INSTRUCTIONS FOR THE TASK -> In the records, find each line where "katedralnej" occurs, and copy it.

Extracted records
________________

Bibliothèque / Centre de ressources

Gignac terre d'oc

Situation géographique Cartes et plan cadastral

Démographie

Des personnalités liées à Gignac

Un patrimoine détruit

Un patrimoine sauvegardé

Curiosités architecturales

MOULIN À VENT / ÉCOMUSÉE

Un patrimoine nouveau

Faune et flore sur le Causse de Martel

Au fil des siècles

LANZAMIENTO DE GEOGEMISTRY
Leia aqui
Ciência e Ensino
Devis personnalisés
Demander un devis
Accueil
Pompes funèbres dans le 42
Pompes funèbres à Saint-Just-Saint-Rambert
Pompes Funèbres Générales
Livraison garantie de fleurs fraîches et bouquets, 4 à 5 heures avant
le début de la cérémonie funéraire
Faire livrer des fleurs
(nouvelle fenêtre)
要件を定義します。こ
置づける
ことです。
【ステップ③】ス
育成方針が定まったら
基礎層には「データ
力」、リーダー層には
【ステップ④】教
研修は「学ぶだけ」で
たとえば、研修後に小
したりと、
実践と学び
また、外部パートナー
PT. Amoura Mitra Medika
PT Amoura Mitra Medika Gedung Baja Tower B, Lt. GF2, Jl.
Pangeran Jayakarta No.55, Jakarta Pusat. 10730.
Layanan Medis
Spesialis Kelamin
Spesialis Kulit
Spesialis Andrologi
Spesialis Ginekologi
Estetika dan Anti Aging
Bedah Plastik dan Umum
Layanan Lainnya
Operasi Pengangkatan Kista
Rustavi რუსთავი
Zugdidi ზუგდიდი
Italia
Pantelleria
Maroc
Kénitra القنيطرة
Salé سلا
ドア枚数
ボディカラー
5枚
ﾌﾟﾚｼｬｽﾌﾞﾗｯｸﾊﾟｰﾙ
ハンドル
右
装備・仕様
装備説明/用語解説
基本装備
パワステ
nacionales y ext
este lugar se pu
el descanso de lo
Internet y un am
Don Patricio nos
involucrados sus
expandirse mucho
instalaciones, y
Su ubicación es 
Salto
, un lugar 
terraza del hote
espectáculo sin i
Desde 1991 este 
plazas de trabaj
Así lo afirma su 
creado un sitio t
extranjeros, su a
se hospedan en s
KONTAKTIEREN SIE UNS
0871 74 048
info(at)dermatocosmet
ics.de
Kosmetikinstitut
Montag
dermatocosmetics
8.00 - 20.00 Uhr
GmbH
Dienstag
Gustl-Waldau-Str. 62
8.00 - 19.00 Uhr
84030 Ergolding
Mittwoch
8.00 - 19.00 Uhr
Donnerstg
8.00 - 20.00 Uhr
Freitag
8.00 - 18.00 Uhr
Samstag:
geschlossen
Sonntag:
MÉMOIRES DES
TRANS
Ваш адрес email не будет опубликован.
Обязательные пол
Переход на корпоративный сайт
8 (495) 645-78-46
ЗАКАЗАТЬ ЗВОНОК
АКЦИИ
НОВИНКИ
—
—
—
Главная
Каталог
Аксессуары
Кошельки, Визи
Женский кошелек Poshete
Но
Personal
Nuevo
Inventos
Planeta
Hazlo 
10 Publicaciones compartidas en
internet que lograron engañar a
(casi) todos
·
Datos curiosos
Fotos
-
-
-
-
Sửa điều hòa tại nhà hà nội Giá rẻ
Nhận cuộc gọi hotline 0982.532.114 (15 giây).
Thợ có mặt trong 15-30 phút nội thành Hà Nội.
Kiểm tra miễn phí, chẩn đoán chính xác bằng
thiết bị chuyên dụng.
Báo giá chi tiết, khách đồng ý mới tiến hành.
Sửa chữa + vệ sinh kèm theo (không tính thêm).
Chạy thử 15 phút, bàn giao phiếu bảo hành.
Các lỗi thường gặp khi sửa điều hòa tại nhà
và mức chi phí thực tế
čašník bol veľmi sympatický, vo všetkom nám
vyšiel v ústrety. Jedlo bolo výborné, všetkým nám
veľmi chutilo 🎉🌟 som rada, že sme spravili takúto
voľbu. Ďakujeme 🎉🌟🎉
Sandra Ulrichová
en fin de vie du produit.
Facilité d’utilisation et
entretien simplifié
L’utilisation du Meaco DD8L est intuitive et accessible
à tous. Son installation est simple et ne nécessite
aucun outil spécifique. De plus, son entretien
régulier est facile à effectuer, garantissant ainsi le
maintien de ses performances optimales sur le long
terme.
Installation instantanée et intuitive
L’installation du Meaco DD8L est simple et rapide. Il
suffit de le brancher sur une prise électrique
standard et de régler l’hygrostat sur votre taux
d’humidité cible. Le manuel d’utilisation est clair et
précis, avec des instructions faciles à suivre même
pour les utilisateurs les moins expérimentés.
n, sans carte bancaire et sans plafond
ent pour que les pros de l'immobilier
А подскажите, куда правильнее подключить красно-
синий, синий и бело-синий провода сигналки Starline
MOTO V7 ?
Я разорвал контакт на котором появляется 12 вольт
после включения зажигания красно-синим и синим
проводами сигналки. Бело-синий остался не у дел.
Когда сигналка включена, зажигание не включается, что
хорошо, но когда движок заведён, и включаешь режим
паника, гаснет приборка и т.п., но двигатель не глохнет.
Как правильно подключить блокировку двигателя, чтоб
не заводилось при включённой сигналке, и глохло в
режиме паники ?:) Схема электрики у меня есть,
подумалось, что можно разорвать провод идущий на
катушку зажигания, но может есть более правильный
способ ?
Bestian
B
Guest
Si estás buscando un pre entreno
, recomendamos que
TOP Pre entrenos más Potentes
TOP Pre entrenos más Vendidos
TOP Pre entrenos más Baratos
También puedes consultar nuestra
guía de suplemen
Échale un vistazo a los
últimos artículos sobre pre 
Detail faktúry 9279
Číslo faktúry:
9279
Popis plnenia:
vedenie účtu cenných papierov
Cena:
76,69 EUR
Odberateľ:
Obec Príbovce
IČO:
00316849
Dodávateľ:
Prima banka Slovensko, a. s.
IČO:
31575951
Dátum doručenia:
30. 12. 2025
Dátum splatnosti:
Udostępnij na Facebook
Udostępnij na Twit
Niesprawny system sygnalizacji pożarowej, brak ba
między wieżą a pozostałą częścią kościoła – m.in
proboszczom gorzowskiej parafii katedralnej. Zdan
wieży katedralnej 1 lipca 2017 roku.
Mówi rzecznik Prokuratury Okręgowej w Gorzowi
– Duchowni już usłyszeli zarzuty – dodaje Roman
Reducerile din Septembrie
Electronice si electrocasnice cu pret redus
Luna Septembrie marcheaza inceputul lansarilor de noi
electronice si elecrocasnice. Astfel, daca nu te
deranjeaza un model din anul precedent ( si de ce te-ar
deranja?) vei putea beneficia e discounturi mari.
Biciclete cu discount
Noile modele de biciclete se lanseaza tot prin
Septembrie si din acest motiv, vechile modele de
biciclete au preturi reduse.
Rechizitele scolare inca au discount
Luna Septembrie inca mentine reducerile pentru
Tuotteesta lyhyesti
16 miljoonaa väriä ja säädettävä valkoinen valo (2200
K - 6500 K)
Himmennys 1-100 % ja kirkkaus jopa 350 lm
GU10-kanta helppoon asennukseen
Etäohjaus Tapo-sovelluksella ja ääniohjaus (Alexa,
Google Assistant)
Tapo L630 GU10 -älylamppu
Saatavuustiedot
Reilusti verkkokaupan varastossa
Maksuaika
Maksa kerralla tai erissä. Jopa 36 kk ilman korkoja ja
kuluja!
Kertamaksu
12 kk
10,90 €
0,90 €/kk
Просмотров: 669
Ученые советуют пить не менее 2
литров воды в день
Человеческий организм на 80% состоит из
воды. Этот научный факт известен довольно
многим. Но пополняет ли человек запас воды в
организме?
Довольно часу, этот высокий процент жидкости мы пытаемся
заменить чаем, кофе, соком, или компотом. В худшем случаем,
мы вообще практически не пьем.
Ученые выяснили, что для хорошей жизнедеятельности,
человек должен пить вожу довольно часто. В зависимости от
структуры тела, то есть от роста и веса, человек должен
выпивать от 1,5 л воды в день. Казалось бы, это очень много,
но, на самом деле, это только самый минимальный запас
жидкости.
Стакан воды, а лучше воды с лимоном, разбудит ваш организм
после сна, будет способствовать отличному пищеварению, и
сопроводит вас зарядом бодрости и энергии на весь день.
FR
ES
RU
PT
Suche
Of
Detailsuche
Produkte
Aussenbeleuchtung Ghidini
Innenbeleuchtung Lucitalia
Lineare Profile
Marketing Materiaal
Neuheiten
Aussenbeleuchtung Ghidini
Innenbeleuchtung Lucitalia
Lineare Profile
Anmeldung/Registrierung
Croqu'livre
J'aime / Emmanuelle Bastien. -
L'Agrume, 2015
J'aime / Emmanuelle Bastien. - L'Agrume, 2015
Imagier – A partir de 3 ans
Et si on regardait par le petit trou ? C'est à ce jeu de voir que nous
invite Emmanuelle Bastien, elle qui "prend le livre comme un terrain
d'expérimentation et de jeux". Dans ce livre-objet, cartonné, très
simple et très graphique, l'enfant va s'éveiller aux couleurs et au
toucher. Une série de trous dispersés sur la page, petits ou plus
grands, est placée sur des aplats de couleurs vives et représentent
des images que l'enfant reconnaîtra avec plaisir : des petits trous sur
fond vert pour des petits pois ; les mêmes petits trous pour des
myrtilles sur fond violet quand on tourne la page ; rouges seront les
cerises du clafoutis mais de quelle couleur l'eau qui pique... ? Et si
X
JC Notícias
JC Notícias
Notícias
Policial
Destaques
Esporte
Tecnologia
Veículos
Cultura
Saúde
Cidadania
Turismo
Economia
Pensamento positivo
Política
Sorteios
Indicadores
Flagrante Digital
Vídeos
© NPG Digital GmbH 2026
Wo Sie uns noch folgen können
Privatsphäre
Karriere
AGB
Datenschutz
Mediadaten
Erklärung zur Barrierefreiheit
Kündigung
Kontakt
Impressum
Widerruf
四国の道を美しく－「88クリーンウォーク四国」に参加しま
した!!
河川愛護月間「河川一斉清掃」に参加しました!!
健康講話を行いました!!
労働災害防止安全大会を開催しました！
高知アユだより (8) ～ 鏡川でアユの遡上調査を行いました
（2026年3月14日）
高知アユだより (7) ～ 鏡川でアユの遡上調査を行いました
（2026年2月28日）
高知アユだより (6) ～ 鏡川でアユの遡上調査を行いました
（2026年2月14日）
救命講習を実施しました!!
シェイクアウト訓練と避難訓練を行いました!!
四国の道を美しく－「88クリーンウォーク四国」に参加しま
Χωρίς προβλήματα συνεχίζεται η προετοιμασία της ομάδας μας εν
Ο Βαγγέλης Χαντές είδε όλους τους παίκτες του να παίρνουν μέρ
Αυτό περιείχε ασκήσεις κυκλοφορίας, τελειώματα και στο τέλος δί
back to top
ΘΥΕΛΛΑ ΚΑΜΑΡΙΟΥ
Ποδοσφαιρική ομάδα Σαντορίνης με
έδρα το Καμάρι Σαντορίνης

________________

TASK OUTPUT ->
proboszczom gorzowskiej parafii katedralnej. Zdan
wieży katedralnej 1 lipca 2017 roku.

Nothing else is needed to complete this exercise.